TASK OBJECTIVE
Lines of the data that contain the word "management" are the ones to copy.

======== SUPPLIED RECORDS

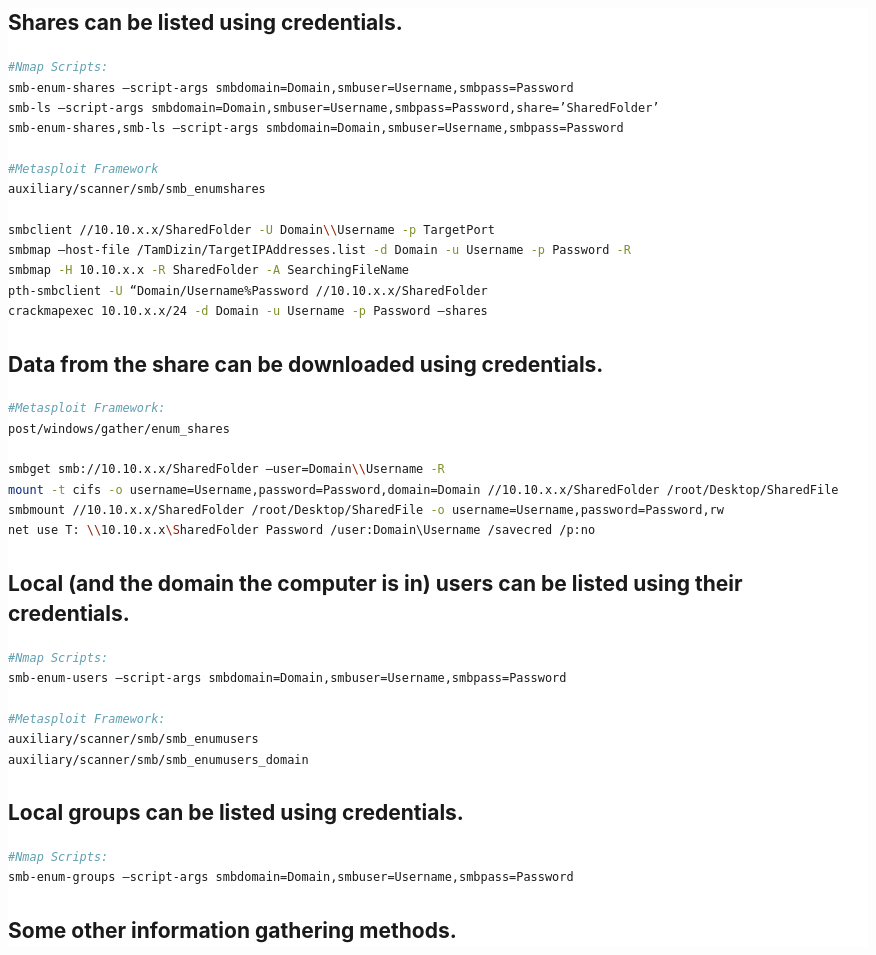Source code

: ## Shares can be listed using credentials.

```bash
#Nmap Scripts:
smb-enum-shares –script-args smbdomain=Domain,smbuser=Username,smbpass=Password
smb-ls –script-args smbdomain=Domain,smbuser=Username,smbpass=Password,share=’SharedFolder’
smb-enum-shares,smb-ls –script-args smbdomain=Domain,smbuser=Username,smbpass=Password

#Metasploit Framework
auxiliary/scanner/smb/smb_enumshares

smbclient //10.10.x.x/SharedFolder -U Domain\\Username -p TargetPort
smbmap –host-file /TamDizin/TargetIPAddresses.list -d Domain -u Username -p Password -R
smbmap -H 10.10.x.x -R SharedFolder -A SearchingFileName
pth-smbclient -U “Domain/Username%Password //10.10.x.x/SharedFolder
crackmapexec 10.10.x.x/24 -d Domain -u Username -p Password –shares
```

## Data from the share can be downloaded using credentials.

```bash
#Metasploit Framework: 
post/windows/gather/enum_shares

smbget smb://10.10.x.x/SharedFolder –user=Domain\\Username -R
mount -t cifs -o username=Username,password=Password,domain=Domain //10.10.x.x/SharedFolder /root/Desktop/SharedFile
smbmount //10.10.x.x/SharedFolder /root/Desktop/SharedFile -o username=Username,password=Password,rw
net use T: \\10.10.x.x\SharedFolder Password /user:Domain\Username /savecred /p:no
```

## Local (and the domain the computer is in) users can be listed using their credentials.

```bash
#Nmap Scripts: 
smb-enum-users –script-args smbdomain=Domain,smbuser=Username,smbpass=Password

#Metasploit Framework: 
auxiliary/scanner/smb/smb_enumusers
auxiliary/scanner/smb/smb_enumusers_domain
```

## Local groups can be listed using credentials.

```bash
#Nmap Scripts: 
smb-enum-groups –script-args smbdomain=Domain,smbuser=Username,smbpass=Password
```

## Some other information gathering methods.

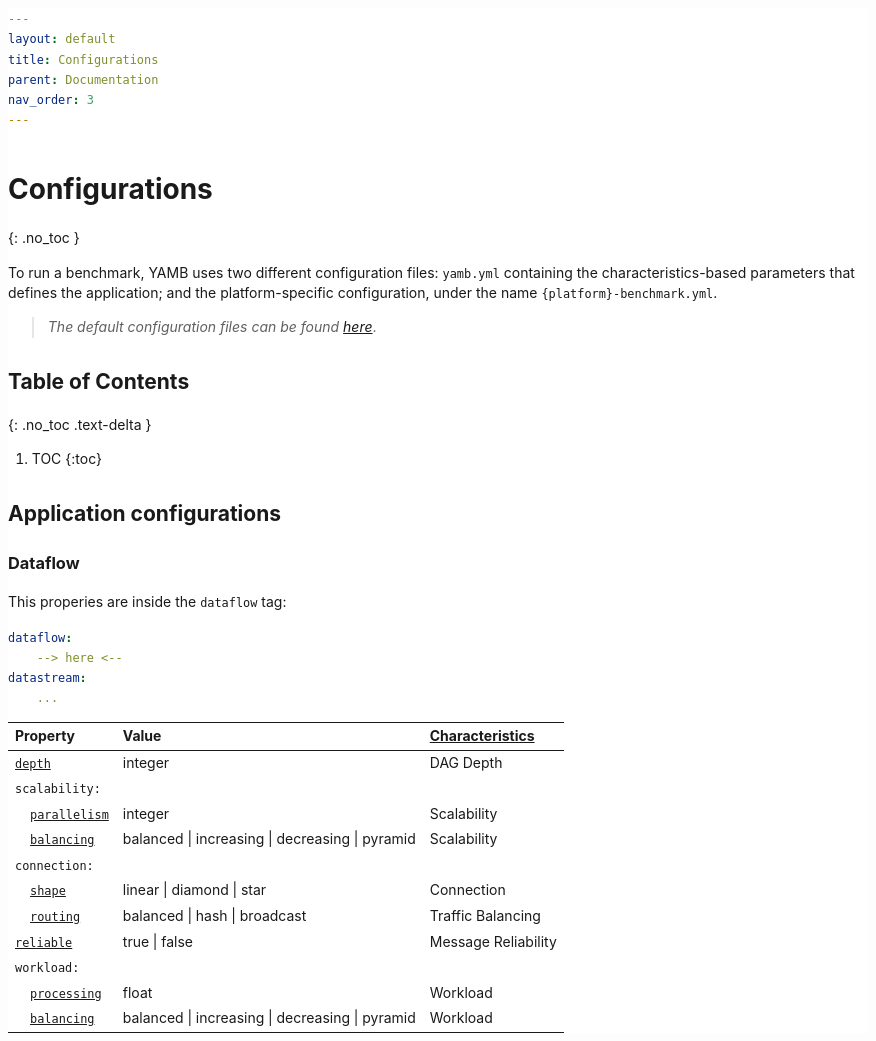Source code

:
 ```yaml
---
layout: default
title: Configurations
parent: Documentation
nav_order: 3
---
```


# Configurations
{: .no_toc }

To run a benchmark, YAMB uses two different configuration files: `yamb.yml` containing the characteristics-based parameters that defines the application; and the platform-specific configuration, under the name `{platform}-benchmark.yml`.

> _The default configuration files can be found [here](https://github.com/ale93p/yamb/tree/development/conf/defaults)_.

## Table of Contents
{: .no_toc .text-delta }

1. TOC
{:toc}

## Application configurations

### Dataflow

This properies are inside the `dataflow` tag: 
```yaml
dataflow:
    --> here <--
datastream:
    ...
```

| Property | Value | [Characteristics](concepts.html#fundamental-characteristics) |
|:----|:----|:----|
| [`depth`](#depth) | integer | DAG Depth |
| `scalability:` | | |
| &nbsp;&nbsp;&nbsp;&nbsp;[`parallelism`](#parallelism) | integer | Scalability |
| &nbsp;&nbsp;&nbsp;&nbsp;[`balancing`](#balancing-scalability) | balanced \| increasing \| decreasing \| pyramid | Scalability |
| `connection:` | | |
| &nbsp;&nbsp;&nbsp;&nbsp;[`shape`](#shape) | linear \| diamond \| star | Connection |
| &nbsp;&nbsp;&nbsp;&nbsp;[`routing`](#routing) | balanced \| hash \| broadcast | Traffic Balancing |
| [`reliable`](#reliable)| true \| false | Message Reliability |
| `workload:` | | |
| &nbsp;&nbsp;&nbsp;&nbsp;[`processing`](#processing) | float | Workload |
| &nbsp;&nbsp;&nbsp;&nbsp;[`balancing`](#balancing-workload) | balanced \| increasing \| decreasing \| pyramid | Workload |
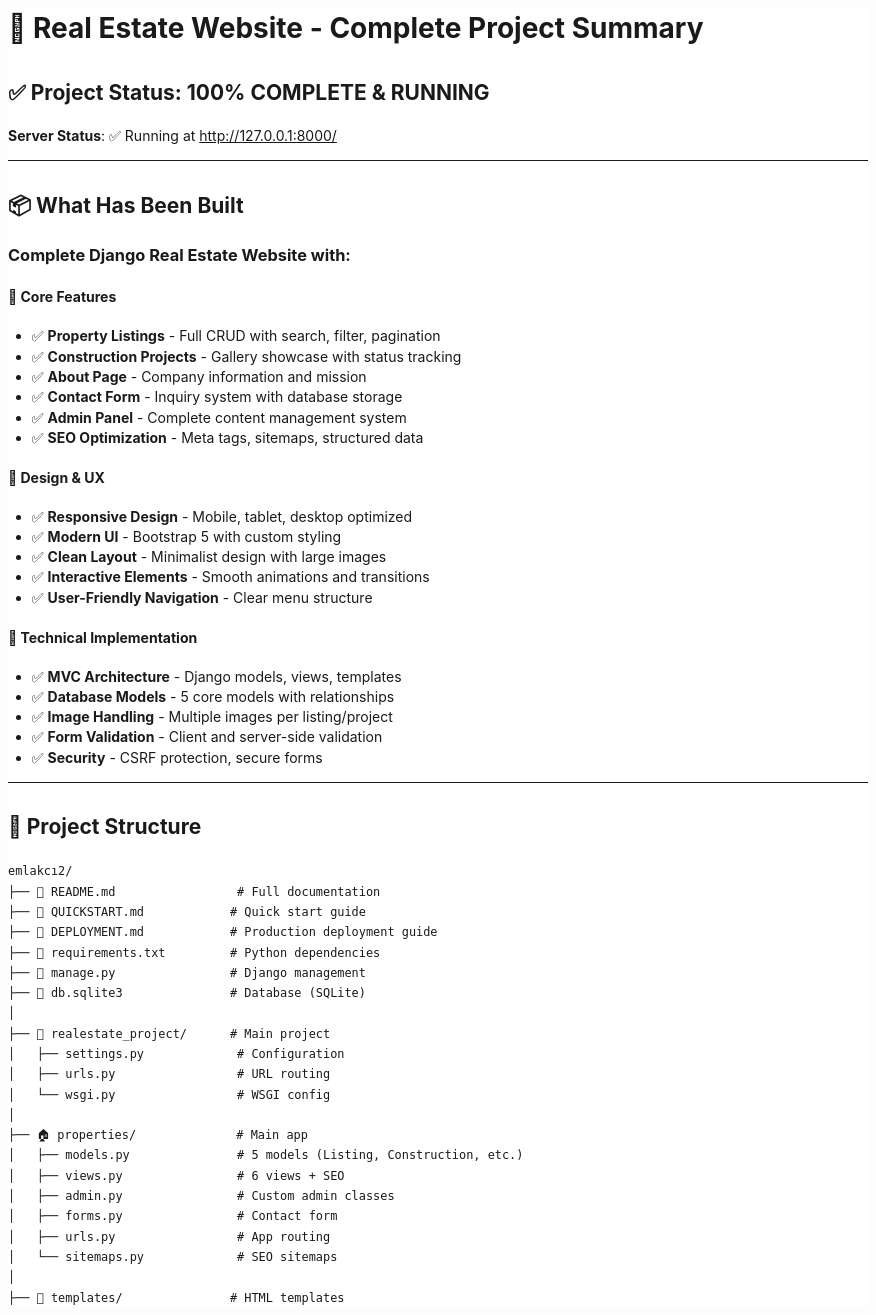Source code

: # 🏡 Real Estate Website - Complete Project Summary

## ✅ Project Status: 100% COMPLETE & RUNNING

**Server Status**: ✅ Running at http://127.0.0.1:8000/

---

## 📦 What Has Been Built

### Complete Django Real Estate Website with:

#### 🎯 Core Features
- ✅ **Property Listings** - Full CRUD with search, filter, pagination
- ✅ **Construction Projects** - Gallery showcase with status tracking
- ✅ **About Page** - Company information and mission
- ✅ **Contact Form** - Inquiry system with database storage
- ✅ **Admin Panel** - Complete content management system
- ✅ **SEO Optimization** - Meta tags, sitemaps, structured data

#### 🎨 Design & UX
- ✅ **Responsive Design** - Mobile, tablet, desktop optimized
- ✅ **Modern UI** - Bootstrap 5 with custom styling
- ✅ **Clean Layout** - Minimalist design with large images
- ✅ **Interactive Elements** - Smooth animations and transitions
- ✅ **User-Friendly Navigation** - Clear menu structure

#### 🔧 Technical Implementation
- ✅ **MVC Architecture** - Django models, views, templates
- ✅ **Database Models** - 5 core models with relationships
- ✅ **Image Handling** - Multiple images per listing/project
- ✅ **Form Validation** - Client and server-side validation
- ✅ **Security** - CSRF protection, secure forms

---

## 📁 Project Structure

```
emlakcı2/
├── 📄 README.md                 # Full documentation
├── 📄 QUICKSTART.md            # Quick start guide  
├── 📄 DEPLOYMENT.md            # Production deployment guide
├── 📄 requirements.txt         # Python dependencies
├── 📄 manage.py                # Django management
├── 📄 db.sqlite3               # Database (SQLite)
│
├── 🔧 realestate_project/      # Main project
│   ├── settings.py             # Configuration
│   ├── urls.py                 # URL routing
│   └── wsgi.py                 # WSGI config
│
├── 🏠 properties/              # Main app
│   ├── models.py               # 5 models (Listing, Construction, etc.)
│   ├── views.py                # 6 views + SEO
│   ├── admin.py                # Custom admin classes
│   ├── forms.py                # Contact form
│   ├── urls.py                 # App routing
│   └── sitemaps.py             # SEO sitemaps
│
├── 🎨 templates/               # HTML templates
```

================

REPLY
- ✅ **Admin Panel** - Complete content management system
├── 📄 manage.py                # Django management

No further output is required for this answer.